• **問題**
十亀剣投手の引退に関する記事にある次の一文を英語に訳してください。「1年目から救援陣として起用し、シーズン終盤には2年目を見据え先発登板させた。」

• **提供テキスト**
####################
引退会見を行った西武十亀剣投手(34)を、新人時代の監督だった渡辺久信GM(57)が、11年間の選手生活をねぎらった。

30日、埼玉・所沢市内の球団施設での会見場の後方から見守った同GMは、ルーキーイヤーの12年に指揮を執っていた。1年目から救援陣として起用し、シーズン終盤には2年目を見据え先発登板させた。すると翌年、チームで唯一先発ローテーションを守り抜き、成績は8勝8敗。貯金はつくれなかったが、その年のシーズン終了後に「1年戦うためにそういうピッチャーは必要なんだ。胸を張っていいと思うよ」と直接伝えたという。
####################
• **提供項目**
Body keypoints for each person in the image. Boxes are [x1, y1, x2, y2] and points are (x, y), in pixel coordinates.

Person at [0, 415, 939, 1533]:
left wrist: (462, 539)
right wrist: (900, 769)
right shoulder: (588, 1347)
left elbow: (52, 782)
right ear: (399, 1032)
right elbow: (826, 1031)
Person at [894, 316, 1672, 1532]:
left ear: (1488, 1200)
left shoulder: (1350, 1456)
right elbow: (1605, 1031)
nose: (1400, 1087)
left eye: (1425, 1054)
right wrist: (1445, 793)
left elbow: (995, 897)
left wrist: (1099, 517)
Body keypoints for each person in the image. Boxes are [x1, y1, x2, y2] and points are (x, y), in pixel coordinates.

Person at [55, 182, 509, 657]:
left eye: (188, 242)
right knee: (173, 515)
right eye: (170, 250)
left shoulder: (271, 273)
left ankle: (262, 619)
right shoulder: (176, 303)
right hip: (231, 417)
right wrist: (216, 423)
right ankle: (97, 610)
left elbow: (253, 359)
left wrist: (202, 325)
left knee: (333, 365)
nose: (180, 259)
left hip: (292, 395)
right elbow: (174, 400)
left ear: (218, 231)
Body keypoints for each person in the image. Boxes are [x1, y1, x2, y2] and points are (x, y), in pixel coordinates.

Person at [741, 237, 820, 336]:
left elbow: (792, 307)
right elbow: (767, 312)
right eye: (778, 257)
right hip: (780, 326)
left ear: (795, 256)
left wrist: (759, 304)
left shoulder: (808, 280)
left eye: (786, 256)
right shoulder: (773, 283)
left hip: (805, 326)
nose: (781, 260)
####################
• **解答**
He used him as a reliever from his first year, and near the end of the season, with an eye toward the second year, had him pitch as a starter.